On peut imaginer que si le pays s’accepte pour ce qu’il est – le produit de migrations successives unies par une communauté de destin, sans que quiconque ait à renoncer à son passé pour écrire ensemble l’avenir – s’il relève les défis de ce début de millénaire et retrouve une prospérité partagée, il fera bon vivre à la Villeneuve. Cela prendra bien 40 ans…
Comment y arriver ?
Vous comprendrez qu’on préfère se concentrer sur le troisième scénario. Les solutions sont de deux ordres de grandeur : une de politique nationale, l’autre de politique locale. Sur le plan national, il faudrait que les politiques cessent d’ethniciser, de culturaliser et même de cultualiser des problèmes sociaux pour masquer leur échec en la matière. Les problèmes d’intégration n’ont rien à voir avec l’Islam et tout à voir avec les origines sociales des migrants. Le patronat français voulait une main d’œuvre docile pour ses usines. Il a fait venir des paysans des douars (ndlr : petits villages du Maghreb). L’accueil de ces populations aurait dû coûter cher en matière d’éducation, de logement, de santé. Mais comme toujours, on a privatisé les bénéfices et laissé à l’Etat le soin de payer la note, ce qu’il n’a fait qu’au rabais.
Il n’est jamais trop tard pour bien faire, mais encore faudrait-il en avoir la volonté politique.
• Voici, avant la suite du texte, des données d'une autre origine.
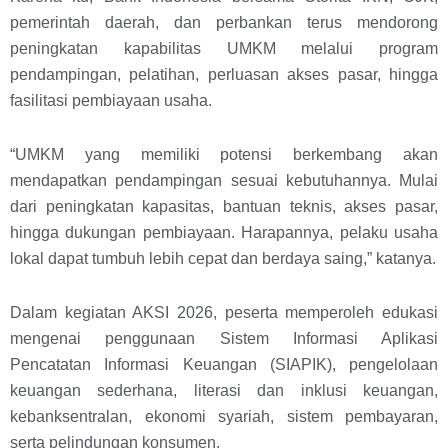
pemerintah daerah, dan perbankan terus mendorong
peningkatan kapabilitas UMKM melalui program
pendampingan, pelatihan, perluasan akses pasar, hingga
fasilitasi pembiayaan usaha.
“UMKM yang memiliki potensi berkembang akan
mendapatkan pendampingan sesuai kebutuhannya. Mulai
dari peningkatan kapasitas, bantuan teknis, akses pasar,
hingga dukungan pembiayaan. Harapannya, pelaku usaha
lokal dapat tumbuh lebih cepat dan berdaya saing,” katanya.
Dalam kegiatan AKSI 2026, peserta memperoleh edukasi
mengenai penggunaan Sistem Informasi Aplikasi
Pencatatan Informasi Keuangan (SIAPIK), pengelolaan
keuangan sederhana, literasi dan inklusi keuangan,
kebanksentralan, ekonomi syariah, sistem pembayaran,
serta pelindungan konsumen.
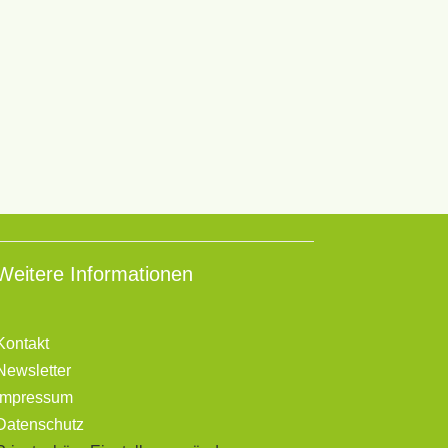
Weitere Informationen
Kontakt
Newsletter
Impressum
Datenschutz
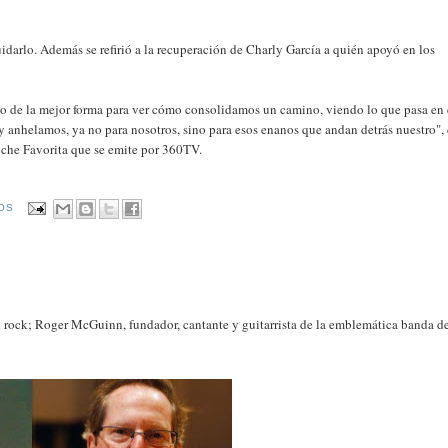
idarlo. Además se refirió a la recuperación de Charly García a quién apoyó en los
yo de la mejor forma para ver cómo consolidamos un camino, viendo lo que pasa en 
anhelamos, ya no para nosotros, sino para esos enanos que andan detrás nuestro", 
che Favorita que se emite por 360TV.
IOS
el rock; Roger McGuinn, fundador, cantante y guitarrista de la emblemática banda de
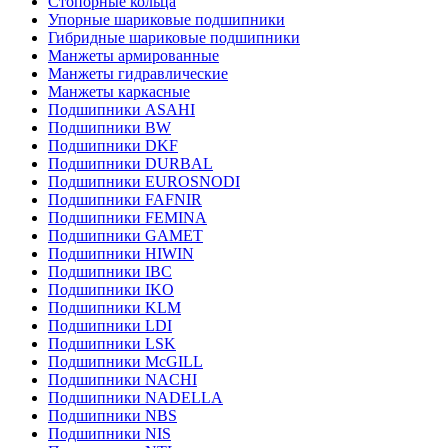
Стопорные кольца
Упорные шариковые подшипники
Гибридные шариковые подшипники
Манжеты армированные
Манжеты гидравлические
Манжеты каркасные
Подшипники ASAHI
Подшипники BW
Подшипники DKF
Подшипники DURBAL
Подшипники EUROSNODI
Подшипники FAFNIR
Подшипники FEMINA
Подшипники GAMET
Подшипники HIWIN
Подшипники IBC
Подшипники IKO
Подшипники KLM
Подшипники LDI
Подшипники LSK
Подшипники McGILL
Подшипники NACHI
Подшипники NADELLA
Подшипники NBS
Подшипники NIS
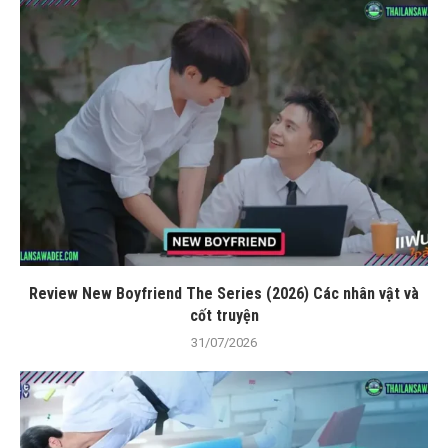
Review New Boyfriend The Series (2026) Các nhân vật và
cốt truyện
31/07/2026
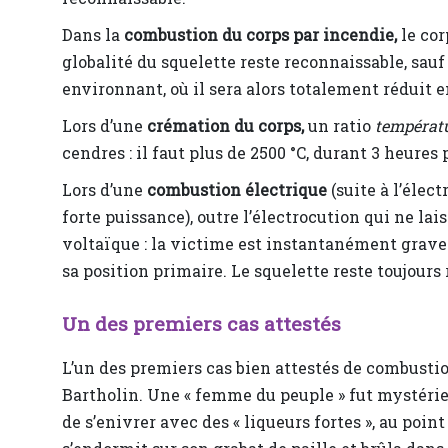
Dans la
combustion du corps par incendie,
le co
globalité du squelette reste reconnaissable, sauf
environnant, où il sera alors totalement réduit
Lors d’une
crémation du corps,
un ratio
températ
cendres : il faut plus de 2500 °C, durant 3 heures
Lors d’une
combustion électrique
(suite à l’élec
forte puissance), outre l’électrocution qui ne lai
voltaïque : la victime est instantanément gravem
sa position primaire. Le squelette reste toujours
Un des premiers cas attestés
L’un des premiers cas bien attestés de combust
Bartholin. Une « femme du peuple » fut mystérie
de s’enivrer avec des « liqueurs fortes », au poin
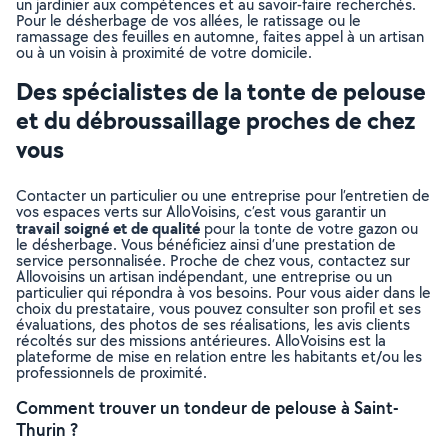
un jardinier aux compétences et au savoir-faire recherchés.
Pour le désherbage de vos allées, le ratissage ou le
ramassage des feuilles en automne, faites appel à un artisan
ou à un voisin à proximité de votre domicile.
Des spécialistes de la tonte de pelouse
et du débroussaillage proches de chez
vous
Contacter un particulier ou une entreprise pour l’entretien de
vos espaces verts sur AlloVoisins, c’est vous garantir un
travail soigné et de qualité
pour la tonte de votre gazon ou
le désherbage. Vous bénéficiez ainsi d’une prestation de
service personnalisée. Proche de chez vous, contactez sur
Allovoisins un artisan indépendant, une entreprise ou un
particulier qui répondra à vos besoins. Pour vous aider dans le
choix du prestataire, vous pouvez consulter son profil et ses
évaluations, des photos de ses réalisations, les avis clients
récoltés sur des missions antérieures. AlloVoisins est la
plateforme de mise en relation entre les habitants et/ou les
professionnels de proximité.
Comment trouver un tondeur de pelouse à Saint-
Thurin ?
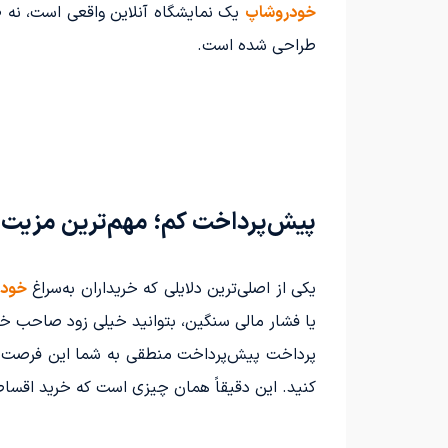
خودروشاپ
یک نمایشگاه آنلاین واقعی است، نه 
طراحی شده است.
پیش‌پرداخت کم؛ مهم‌ترین مزیت خرید پژو ۲۰۶
یکی از اصلی‌ترین دلایلی که خریداران به‌سراغ
خودر
یا فشار مالی سنگین، بتوانید خیلی زود صاحب خو
پرداخت پیش‌پرداخت منطقی به شما این فرصت را م
کنید. این دقیقاً همان چیزی است که خرید اقساط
Cette volonté devra être forte car elle devra sortir les Français de leur dérive identitaire qui les enferme dans des postures dogmatiques de fuite de la réalité et de recherche de boucs émissaires.
Elle devra être engagée dans un véritable investissement en matière d’éducation et de rétablissement de la présence publique, avec une obligation de résultats, pas de moyens. Elle devra être généreuse car la note sera salée, mais quel est le prix de l’avenir ? Les jeunes, nombreux dans les quartiers populaires, sont la clé du sursaut du pays, à condition que ce dernier leur tende les mains différemment. Au lieu d’un Flash-Ball dans la main droite, la valorisation et la reconnaissance de l’effort. Au lieu de l’assistanat dans la main gauche, des contrats de travail. Mais pour aller dans ce sens, les habitants des quartiers populaires doivent sortir de leur léthargie et reprendre leur place dans le débat citoyen.